Sex File: My wife’s weight loss makes me self-conscious in bed

When one partner in a marriage loses weight, it always has implications for the other
Most married adults lose weight because they dislike their body, not their relationship. Picture: iStock

Most married adults lose weight because they dislike their body, not their relationship. Picture: iStock

Over the past year, my wife has been on the GLP-1 jabs and has lost quite a lot of weight. I'm happy for her and know she feels more confident about her body, but it's making me feel worse about mine, and it's affecting our sex life. On top of all that, I feel like I was more attracted to her before she lost weight. How can I get over this?

When one partner in a marriage loses weight, it always has implications for the other. The recent explosion of GLP-1 jabs means that you are not the only man trying to reconcile himself to a dramatic change in his wife's appearance. 

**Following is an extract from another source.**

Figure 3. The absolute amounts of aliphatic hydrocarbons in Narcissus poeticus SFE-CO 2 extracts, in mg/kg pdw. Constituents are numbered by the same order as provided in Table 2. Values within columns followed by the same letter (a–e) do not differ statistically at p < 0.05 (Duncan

Weight change creates relational turbulence because it disrupts existing behaviour patterns and creates uncertainty. A study at the University of Texas tracked how weight loss affected couple relationships and found that, like you, the non-dieting partner often felt insecure or more self-conscious about their body. 

As the non-dieting partner perceived their significant other becoming more confident and attractive, they also worried about the stability of their relationship. While this reaction is understandable, it is not rational. 

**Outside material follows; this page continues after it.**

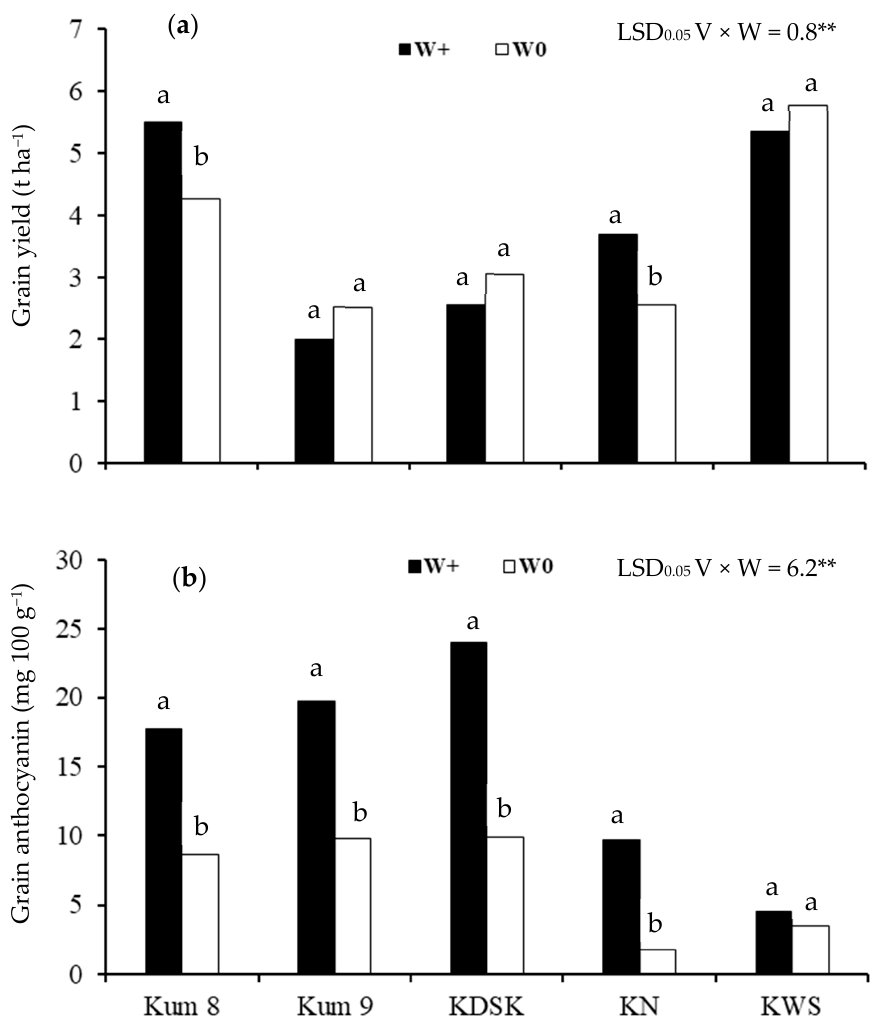
Figure 1. Grain yield ( a ) and grain anthocyanin concentration ( b ) of 5 purple rice varieties grown under 2 water regimes (waterlogged, W+; aerobic, W0) (Significant interaction effect of variety × water regime at p < 0.01 **). Different lowercase letters above the bars indicate least significant differences between water condition in each variety at p < 0.05.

Most married adults lose weight because they dislike their body, not their relationship. That said, the weight of marital partners tends to be correlated. Not only do we fall in love with people who are of a similar build, but the weight of married partners also changes in parallel over time.

A US study which assessed the BMI of 12,067 people between 1971 to 2003, found that if one spouse became obese, the likelihood of the other spouse becoming obese increased by 37%. The same is also true in reverse. 

In 2018, researchers at the University of Connecticut discovered that there is a knock-on effect: when one partner actively loses weight, the other tends to lose some too.

You may or may not need to lose any weight, but you do need to build your body confidence. The best way to do that is to exercise, which will not only increase your confidence, tone your body and improve your self-esteem, but also boost your libido and your sexual function. 

A study of 2,034 patients published in the Journal of Sexual Medicine last year found that engaging in light to moderate levels of physical exercise led to a significant improvement in both libido and erectile function. Patients who did moderate exercise also had better sperm motility and harder erections.

The weight-loss pen might be a great quick fix, but exercise is a behaviour change that will deliver long-term benefits. It is also something that you can and should encourage your wife to do, since there will eventually come a time when she has to rely on willpower to sustain her weight loss.

An Oxford University study published in the BMJ in January found that people who stopped weight-loss medications regained the weight rapidly, at an average of 0.4kg a month. Getting into exercise together could help her to navigate the transition more effectively. 

Either way, it's probably a good thing that you fancied her just as much when there was more of her to love.